How does one uninstall an app. on IOS 5.01 ?

I don't see where one can uninstall an app. ?


Like Windows Live Push. It doesn't seem to work for me after I enter username and password. Is there something wrong with that app. ?

I use the stock app. on i-pad and it works.


Thanks.


----------



## Masterchiefxx17 (Feb 27, 2010)

1. Hold your finger on either the icon for the application you wish to uninstall or any other icon until the icons on your home screen begin to shake or wiggle. (The same action you take to move or re-arrange home screen icons).
2. Click the "X" in the upper left hand corner of the icon for the application you wish to remove.
3. When prompted touch Delete.


----------



## sobeit (Nov 11, 2007)

you did not mention what app and if it was one you installed or came with the device. If it came with the device, most likely you will not be able to remove it. If it is one that you installed the previous advice is the way to go


----------



## Masterchiefxx17 (Feb 27, 2010)

sobeit said:


> you did not mention what app and if it was one you installed or came with the device. If it came with the device, most likely you will not be able to remove it. If it is one that you installed the previous advice is the way to go





zhong said:


> Like Windows Live Push. It doesn't seem to work for me after I enter username and password. Is there something wrong with that app. ?


----------



## zhong (Aug 1, 2010)

Wish to uninstall the Windows Live app. which I downloaded from Apple Apps.
Because it doesn't work for my e-mail address and password which works fine
with stock E-mail app. but not the Windows Live app. which I downloaded.

Thanks.



sobeit said:


> you did not mention what app and if it was one you installed or came with the device. If it came with the device, most likely you will not be able to remove it.
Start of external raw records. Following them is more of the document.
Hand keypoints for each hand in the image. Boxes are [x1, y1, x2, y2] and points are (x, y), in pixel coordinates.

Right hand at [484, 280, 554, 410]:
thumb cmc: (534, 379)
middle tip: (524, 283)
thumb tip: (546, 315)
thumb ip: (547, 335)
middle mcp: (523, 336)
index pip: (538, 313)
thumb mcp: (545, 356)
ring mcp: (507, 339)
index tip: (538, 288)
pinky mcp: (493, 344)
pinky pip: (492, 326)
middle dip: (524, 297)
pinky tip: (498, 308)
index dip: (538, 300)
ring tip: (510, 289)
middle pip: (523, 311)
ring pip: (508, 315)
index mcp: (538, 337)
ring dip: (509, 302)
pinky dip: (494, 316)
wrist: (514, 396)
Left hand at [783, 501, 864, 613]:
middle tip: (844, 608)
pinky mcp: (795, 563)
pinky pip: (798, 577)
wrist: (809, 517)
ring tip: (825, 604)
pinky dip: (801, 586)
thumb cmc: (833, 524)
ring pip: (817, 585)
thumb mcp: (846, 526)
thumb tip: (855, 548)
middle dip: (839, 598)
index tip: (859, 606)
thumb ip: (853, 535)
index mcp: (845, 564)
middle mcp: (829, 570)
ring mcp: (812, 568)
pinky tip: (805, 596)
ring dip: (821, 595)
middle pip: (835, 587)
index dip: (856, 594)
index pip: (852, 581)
If it is one that you installed the previous advice is the way to go


----------



## Masterchiefxx17 (Feb 27, 2010)

Follow these steps here to uninstall the app:



Masterchiefxx17 said:


> 1. Hold your finger on either the icon for the application you wish to uninstall or any other icon until the icons on your home screen begin to shake or wiggle. (The same action you take to move or re-arrange home screen icons).
> 2. Click the "X" in the upper left hand corner of the icon for the application you wish to remove.
> 3. When prompted touch Delete.


----------